* **GOAL A**
Output the board game review below word for word.

— start DOCUMENT —

Even the bus driver was not very eager to utter the name of this organization. Though the mafia is often surrounded with romantic ideas it is nothing more than a ruthless criminal organization.
 
But now we could become one of the most powerful mafia Families of New York (though this will happen in a more peaceful way), designer Eric M. Lang will take us back to the New York City of the 40’s, to compete with other families to become the most notorious of them all. Of course, it still will be Vito Don Corleone who will play the lead (can you hear the Corleone Waltz already?)

 


The set-up:
 
The game will be played on a big board reflecting a map of Manhattan. The map is divided in 7 thugs (or us we know them as boroughs), some of them relate to each other. In these turfs, you will see some standard ‘stores’, though, there are some blank spots which will be filled with building tiles during the remainder of the game, thereby expanding the number of stores available.
 


Adjacent to this board, are the so called ‘job-cards’ and ‘allies’, which will be placed face-up. The job-cards come in 4 different colours and they show you a job or assignment which can be fulfilled. The ally cards represent potential corrupt police-officers, a mayor, or accountants (more about this later).
 
The players receive, in their chosen colour, 2 thugs (3 in a 2 player-game). Those thugs resemble the ‘captains’ of the competing families and 1 Family-member. Both thugs and family members are the so-called figures in the game. The figures are nicely detailed minis (for a CMON-game just a normal and regular size). The thugs have a square standard and the family member comes with a standard round stand. The players also receive a metal suitcase in which to store their hard earned ‘black money’ and the fulfilled job cards.
 
To fulfil a job card, you need some resources. The resources are: alcohol, weapons, and blood money (or a combination of these) and those resources come in cards which are also stacked next to the gameboard. You will also find one stack of bonus cards. These bonus cards can be used as one of the resources needed. The bonus cards are identified by means of a drug-needle and a spoon!

— end DOCUMENT —

* **GOAL B**
Give the rows below as a numbered list, omitting blank lines. Include only the part that opens with the first row and closes with the line containing "common name: Border privet", with both ends included.

— start MATERIAL PROVIDED —

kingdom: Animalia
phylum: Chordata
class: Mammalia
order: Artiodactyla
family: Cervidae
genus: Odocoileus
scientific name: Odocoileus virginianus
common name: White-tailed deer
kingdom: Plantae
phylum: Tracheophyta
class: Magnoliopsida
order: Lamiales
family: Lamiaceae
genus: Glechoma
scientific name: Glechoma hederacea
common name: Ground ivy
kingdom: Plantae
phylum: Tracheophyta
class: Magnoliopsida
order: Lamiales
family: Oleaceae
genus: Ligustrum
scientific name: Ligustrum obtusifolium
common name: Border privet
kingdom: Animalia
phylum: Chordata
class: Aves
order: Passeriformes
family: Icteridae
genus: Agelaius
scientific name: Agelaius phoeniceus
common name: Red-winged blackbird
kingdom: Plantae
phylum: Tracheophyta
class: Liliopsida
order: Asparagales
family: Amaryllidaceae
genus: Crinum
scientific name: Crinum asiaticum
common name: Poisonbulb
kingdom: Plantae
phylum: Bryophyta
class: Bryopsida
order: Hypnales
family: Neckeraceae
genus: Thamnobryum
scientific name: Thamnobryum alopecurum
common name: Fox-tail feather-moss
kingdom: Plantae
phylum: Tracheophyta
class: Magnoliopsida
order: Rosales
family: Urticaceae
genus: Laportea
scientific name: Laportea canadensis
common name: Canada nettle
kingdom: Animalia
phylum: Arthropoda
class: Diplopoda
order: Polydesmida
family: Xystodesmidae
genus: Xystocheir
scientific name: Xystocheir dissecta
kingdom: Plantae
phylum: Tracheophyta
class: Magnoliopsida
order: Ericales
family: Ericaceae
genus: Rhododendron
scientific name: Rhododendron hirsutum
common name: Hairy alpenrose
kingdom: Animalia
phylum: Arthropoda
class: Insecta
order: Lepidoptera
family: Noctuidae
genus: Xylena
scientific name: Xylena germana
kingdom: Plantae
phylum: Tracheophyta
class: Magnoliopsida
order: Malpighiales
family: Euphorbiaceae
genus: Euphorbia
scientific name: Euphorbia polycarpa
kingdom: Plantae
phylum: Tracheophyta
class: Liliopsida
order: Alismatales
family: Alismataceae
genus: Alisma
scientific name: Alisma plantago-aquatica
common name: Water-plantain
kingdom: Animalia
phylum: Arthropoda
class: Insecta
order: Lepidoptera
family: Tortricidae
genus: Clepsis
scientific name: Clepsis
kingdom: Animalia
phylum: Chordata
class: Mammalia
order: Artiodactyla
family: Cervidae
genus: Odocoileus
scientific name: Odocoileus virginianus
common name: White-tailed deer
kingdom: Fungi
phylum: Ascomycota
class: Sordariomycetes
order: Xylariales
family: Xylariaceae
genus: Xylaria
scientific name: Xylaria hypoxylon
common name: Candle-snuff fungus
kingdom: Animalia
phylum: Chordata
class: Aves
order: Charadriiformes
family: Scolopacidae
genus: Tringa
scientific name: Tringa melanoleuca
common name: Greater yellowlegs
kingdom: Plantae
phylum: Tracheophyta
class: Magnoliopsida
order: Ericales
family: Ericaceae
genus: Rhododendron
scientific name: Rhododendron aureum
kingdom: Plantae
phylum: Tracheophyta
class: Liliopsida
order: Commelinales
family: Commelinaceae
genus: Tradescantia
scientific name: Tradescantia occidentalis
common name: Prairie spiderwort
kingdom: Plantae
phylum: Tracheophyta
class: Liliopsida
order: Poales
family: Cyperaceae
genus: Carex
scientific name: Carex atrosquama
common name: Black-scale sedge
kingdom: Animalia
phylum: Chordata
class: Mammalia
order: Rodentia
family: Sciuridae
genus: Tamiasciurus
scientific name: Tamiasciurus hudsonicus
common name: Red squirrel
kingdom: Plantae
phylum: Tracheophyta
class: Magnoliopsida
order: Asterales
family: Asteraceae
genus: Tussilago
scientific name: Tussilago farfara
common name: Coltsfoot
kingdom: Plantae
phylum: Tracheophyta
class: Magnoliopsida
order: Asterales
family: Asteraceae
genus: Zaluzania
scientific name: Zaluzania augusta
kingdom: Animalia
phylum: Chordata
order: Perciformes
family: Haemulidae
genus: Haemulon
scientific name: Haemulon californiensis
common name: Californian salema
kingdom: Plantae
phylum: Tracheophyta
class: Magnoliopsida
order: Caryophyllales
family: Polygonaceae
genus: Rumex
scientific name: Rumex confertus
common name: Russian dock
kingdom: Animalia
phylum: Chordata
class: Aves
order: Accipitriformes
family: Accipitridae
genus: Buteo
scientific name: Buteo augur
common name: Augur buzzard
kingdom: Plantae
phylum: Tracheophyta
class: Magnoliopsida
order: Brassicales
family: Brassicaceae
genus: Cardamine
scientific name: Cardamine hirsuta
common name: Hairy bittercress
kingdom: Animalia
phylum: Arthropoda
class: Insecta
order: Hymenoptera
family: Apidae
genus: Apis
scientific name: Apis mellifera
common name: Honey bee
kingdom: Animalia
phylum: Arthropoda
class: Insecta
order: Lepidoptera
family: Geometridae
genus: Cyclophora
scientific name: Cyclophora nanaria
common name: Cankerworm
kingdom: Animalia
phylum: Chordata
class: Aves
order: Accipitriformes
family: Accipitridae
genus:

— end MATERIAL PROVIDED —

* **EXERCISE SOLUTION A**
Even the bus driver was not very eager to utter the name of this organization. Though the mafia is often surrounded with romantic ideas it is nothing more than a ruthless criminal organization.
 
But now we could become one of the most powerful mafia Families of New York (though this will happen in a more peaceful way), designer Eric M. Lang will take us back to the New York City of the 40’s, to compete with other families to become the most notorious of them all. Of course, it still will be Vito Don Corleone who will play the lead (can you hear the Corleone Waltz already?)

 


The set-up:
 
The game will be played on a big board reflecting a map of Manhattan. The map is divided in 7 thugs (or us we know them as boroughs), some of them relate to each other. In these turfs, you will see some standard ‘stores’, though, there are some blank spots which will be filled with building tiles during the remainder of the game, thereby expanding the number of stores available.
 


Adjacent to this board, are the so called ‘job-cards’ and ‘allies’, which will be placed face-up. The job-cards come in 4 different colours and they show you a job or assignment which can be fulfilled. The ally cards represent potential corrupt police-officers, a mayor, or accountants (more about this later).
 
The players receive, in their chosen colour, 2 thugs (3 in a 2 player-game). Those thugs resemble the ‘captains’ of the competing families and 1 Family-member. Both thugs and family members are the so-called figures in the game. The figures are nicely detailed minis (for a CMON-game just a normal and regular size). The thugs have a square standard and the family member comes with a standard round stand. The players also receive a metal suitcase in which to store their hard earned ‘black money’ and the fulfilled job cards.
 
To fulfil a job card, you need some resources. The resources are: alcohol, weapons, and blood money (or a combination of these) and those resources come in cards which are also stacked next to the gameboard. You will also find one stack of bonus cards. These bonus cards can be used as one of the resources needed. The bonus cards are identified by means of a drug-needle and a spoon!

* **EXERCISE SOLUTION B**
1. kingdom: Animalia
2. phylum: Chordata
3. class: Mammalia
4. order: Artiodactyla
5. family: Cervidae
6. genus: Odocoileus
7. scientific name: Odocoileus virginianus
8. common name: White-tailed deer
9. kingdom: Plantae
10. phylum: Tracheophyta
11. class: Magnoliopsida
12. order: Lamiales
13. family: Lamiaceae
14. genus: Glechoma
15. scientific name: Glechoma hederacea
16. common name: Ground ivy
17. kingdom: Plantae
18. phylum: Tracheophyta
19. class: Magnoliopsida
20. order: Lamiales
21. family: Oleaceae
22. genus: Ligustrum
23. scientific name: Ligustrum obtusifolium
24. common name: Border privet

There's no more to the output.